Now it depends on the use case which database you want to use, it supports replication or not clustering, etc.
here is MySQL example with replication details : https://kubernetes.io/docs/tasks/run-application/run-replicated-stateful-application/

How pod replicas sync with each other - Kubernetes?

I have a MySQL database pod with 3 replicas.Now I'm making some changes in one pod(pod data,not pod configuration), say I'm adding a table.How will the change reflect on the other replicas of the pod?
I'm using kubernetes v1.13 with 3 worker nodes.
PODs do not sync. Think of them as independend processes.
If you want a clustered MySQL installation, the Kubernetes docs describe how to do this by using a StatefulSet: https://kubernetes.io/docs/tasks/run-application/run-replicated-stateful-application/#deploy-mysql
In essence you have to configure master/slave instances of MySQL yourself.
Pods are independent from each other, if you modify one pod the others will not be affected
As per your configuration - changes applied in one pod wont be reflected on all others. These are isolated resources.

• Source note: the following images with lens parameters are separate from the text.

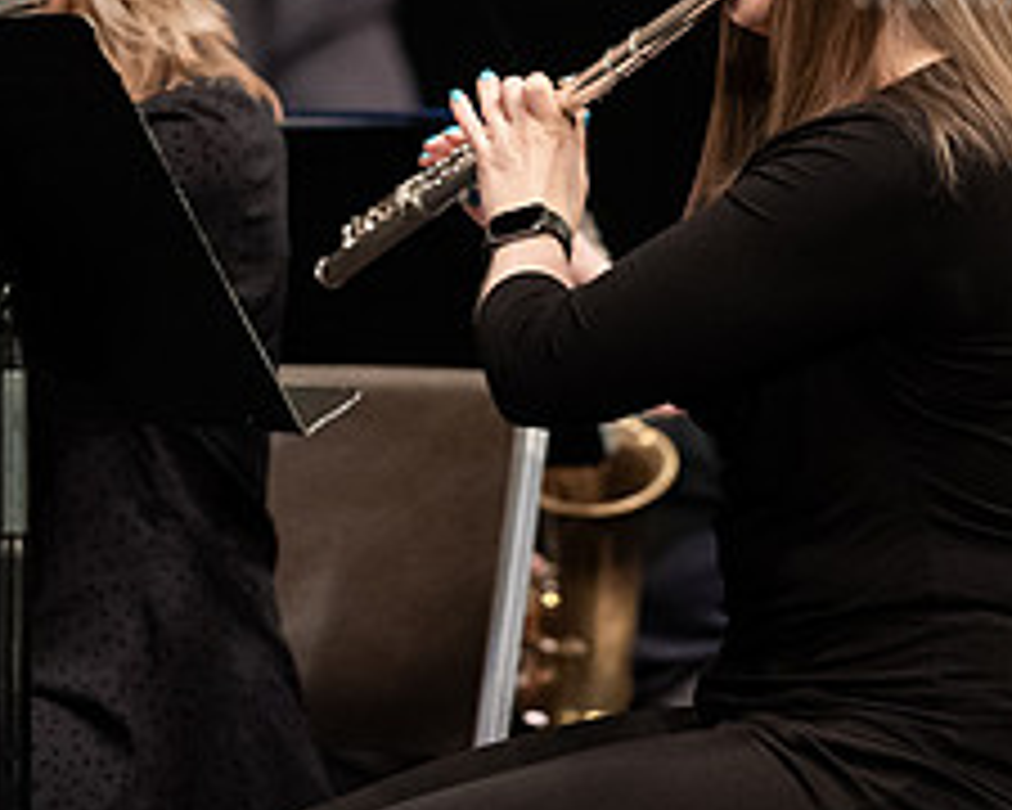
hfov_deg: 2.7
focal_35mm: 726
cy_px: 83
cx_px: 643
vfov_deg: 2.1
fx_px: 21745
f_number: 2.8
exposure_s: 1/320
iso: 4000
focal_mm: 300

There is a good practice to deploy such things using PersistentVolumeClaims and StatefulSets.
You can always find explanation with examples and best practices in Run a Replicated Stateful Application documentation.
If you have three mysql server pods, then you have 3 independent databases. Even though you created them from the same Deployment. So, depending on what you do, you might end up with bunch of databases in the cluster.
I would create 1 mysql pod, with persistence, so if one pod dies, the next one would take if from where the other one left. Would not lose data.
If what you want is high availability, or failover replica, you would need to manage it on your own.
Generally speaking, K8s should not be used for storage purposes.
You are good to have common storage among those 3 pods (PVC) and also consider STS when running databases on k8s.